Brodeck es una especie de guardia forestal en un pueblo perdido en mitad de las montañas. Vive humildemente, lastrado por los recuerdos de su padecimiento en un campo de concentración, años atrás. Un día tiene lugar un acto violento en el pueblo. El único extranjero del lugar es asesinado, un asesinato en el que parecen estar implicados todos los hombres del pueblo. A Brodeck, el único no implicado,  le encargan que redacte un informe que ayude a “comprender y perdonar”. A partir de ese momento, Brodeck vuelve a revivir muchos de las emociones del pasado. Siente miradas inquisitivas, desconfianza, ve aflorar miedos y odios del pasado, a sufrir la presión por manipular el sentimiento de justicia y asiste atemorizado a la distorsión entre el bien y el mal.

Estamos ante una obra impactante. Las viñetas en blanco y negro se apoderan del lector desde la primera página, creando una atmósfera subyugante. Contundente y demoledora en la escenificación, el tono negro de los dibujos se funde indisolublemente con la trama que narran, tan oscura como los trazos del dibujo. El asesinato del que parte la historia no es realmente lo más dramático de la historia. La contundencia de la historia radica en el porqué del asesinato. Un acto  consecuencia de nuestros miedos y odios más irracionales, los que aparecen cuando se cuestiona lo convencional, lo cotidiano, revelando lo terrorífica que puede ser el alma humana. Comprobar la fragilidad de nuestra moral y lo fácil que es tornarla perversa, provoca todo un puñetazo a las entrañas de la conciencia.

El cómic se basa en la novela de Philip Claudel, una trama que navega en todo momento por las aguas de la ambigüedad. Aunque nada de lo que se narra es explícito, todo queda claro a ojos de lector. La sutileza con la que el autor plantea las situaciones no da cabida a malinterpretaciones. El campo de concentración del que sale Brodeck, las fuerzas militares que gestionan esos campos, qué significado ocupan en el imaginario los que son considerados dIferentes y por qué deben ser apartados de la sociedad, el comportamiento de los que se creen superiores, el comportamiento de los que no opinan igual pero quieren sobrevivir. Se dice todo sin decir nada en un ejercicio de brillantez absolutamente embriagador. Soberbio.
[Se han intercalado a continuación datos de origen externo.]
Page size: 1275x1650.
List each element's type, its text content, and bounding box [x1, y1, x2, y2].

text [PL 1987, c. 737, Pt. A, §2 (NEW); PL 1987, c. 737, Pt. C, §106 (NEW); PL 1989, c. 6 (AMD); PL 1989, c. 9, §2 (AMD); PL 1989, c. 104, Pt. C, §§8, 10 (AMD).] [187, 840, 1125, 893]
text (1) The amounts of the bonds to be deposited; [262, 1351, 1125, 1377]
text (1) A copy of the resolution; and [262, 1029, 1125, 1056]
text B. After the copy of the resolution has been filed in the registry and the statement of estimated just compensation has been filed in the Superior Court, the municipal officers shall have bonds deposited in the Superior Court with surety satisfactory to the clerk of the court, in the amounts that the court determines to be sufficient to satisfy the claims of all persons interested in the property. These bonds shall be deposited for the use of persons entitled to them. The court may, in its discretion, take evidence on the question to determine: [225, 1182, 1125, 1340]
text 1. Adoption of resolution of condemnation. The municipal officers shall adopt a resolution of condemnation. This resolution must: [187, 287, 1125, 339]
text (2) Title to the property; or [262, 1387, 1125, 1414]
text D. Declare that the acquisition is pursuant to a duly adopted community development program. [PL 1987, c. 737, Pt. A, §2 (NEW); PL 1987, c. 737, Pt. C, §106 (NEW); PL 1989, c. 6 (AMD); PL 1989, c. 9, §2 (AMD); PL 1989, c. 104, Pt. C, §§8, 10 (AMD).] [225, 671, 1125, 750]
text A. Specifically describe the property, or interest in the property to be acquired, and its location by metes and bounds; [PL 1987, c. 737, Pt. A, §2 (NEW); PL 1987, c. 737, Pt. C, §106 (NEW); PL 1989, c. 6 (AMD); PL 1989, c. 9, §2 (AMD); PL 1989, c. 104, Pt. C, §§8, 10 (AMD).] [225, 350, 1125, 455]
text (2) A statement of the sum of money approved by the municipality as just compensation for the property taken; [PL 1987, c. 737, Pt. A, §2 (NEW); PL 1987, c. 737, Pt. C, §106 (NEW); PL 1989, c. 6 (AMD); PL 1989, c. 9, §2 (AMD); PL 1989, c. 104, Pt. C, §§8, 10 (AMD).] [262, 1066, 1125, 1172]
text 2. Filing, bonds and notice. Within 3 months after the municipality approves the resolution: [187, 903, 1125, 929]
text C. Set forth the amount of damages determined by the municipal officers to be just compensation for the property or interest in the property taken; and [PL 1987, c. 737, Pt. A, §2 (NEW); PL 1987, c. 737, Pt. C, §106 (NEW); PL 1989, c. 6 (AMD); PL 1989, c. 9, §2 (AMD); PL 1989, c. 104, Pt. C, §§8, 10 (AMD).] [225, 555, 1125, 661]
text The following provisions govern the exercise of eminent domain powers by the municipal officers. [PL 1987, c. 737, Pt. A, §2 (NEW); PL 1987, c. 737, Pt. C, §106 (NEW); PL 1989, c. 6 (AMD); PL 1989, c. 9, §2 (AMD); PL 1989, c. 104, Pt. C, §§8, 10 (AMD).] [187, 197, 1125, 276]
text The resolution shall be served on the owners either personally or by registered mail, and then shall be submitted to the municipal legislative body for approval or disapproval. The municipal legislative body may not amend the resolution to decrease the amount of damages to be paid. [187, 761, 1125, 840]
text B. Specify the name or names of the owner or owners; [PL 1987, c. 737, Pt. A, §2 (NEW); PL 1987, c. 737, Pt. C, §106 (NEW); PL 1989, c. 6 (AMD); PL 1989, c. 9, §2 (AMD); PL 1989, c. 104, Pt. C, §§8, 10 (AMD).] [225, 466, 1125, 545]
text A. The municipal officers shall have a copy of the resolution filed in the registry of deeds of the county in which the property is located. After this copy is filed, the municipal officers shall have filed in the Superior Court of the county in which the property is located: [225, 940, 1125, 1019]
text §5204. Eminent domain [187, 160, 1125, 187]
El dibujo es tan bello como efectista. La atmósfera perturbadora resulta asfixiante por momentos. Los guardianes del campo  -y sus perros- pierden sus rasgos humanos, adquiriendo expresiones grotescas. Larcenet consigue transmitir todo el horror sin apenas diálogo cuando trata los flashback de Brodeck en el campo. La podredumbre moral de los guardianes y sus mandos resulta no ser exclusiva. Qué significa ser culpable o inocente pierde todo significado moral para el protagonista, que aunque vive sus días manteniendo su integridad y su honestidad, no sabría decir qué es justo y qué no lo es cuando tiene que enfrentarse al asesinato del pueblo, perpetrado precisamente por aquellos que en su día fueron víctimas del sometimiento. ¿Cómo el ser humano olvida tan pronto sus errores e injusticias pasadas? es una pregunta que sobrevuela continuamente en el pensamiento del lector.

El asesinado, apodado “el otro” por los lugareños, es un extraño individuo que llega a la aldea y que en ningún momento da muestras de entrañar peligro alguno. Simplemente personifica lo diferente. Su único “delito” es que nadie sabe quién es y sus hábitos y costumbres son distintos, una situación que a cualquiera le resulta familiar en muchos contextos y situaciones que se viven en la sociedad actual. La parábola con moraleja de la historia cohabita en los dos personajes principales, Brodeck y “el otro”. Ambos nos recuerdan muchas paralelismos actuales:  yihadismo, la guerra en Siria, la crisis de la inmigración o los mensajes proteccionistas y xenófobos de Donald Trump en EEUU.

En un pasaje, Brodeck afirma “de todos yo soy el único inocente. Al escribir estas palabras comprendo el peligro que representa ser inocente entre culpables. En el fondo, es casi lo mismo ser el único culpable entre inocentes”.

Un cómic demoledor que agitará conciencias.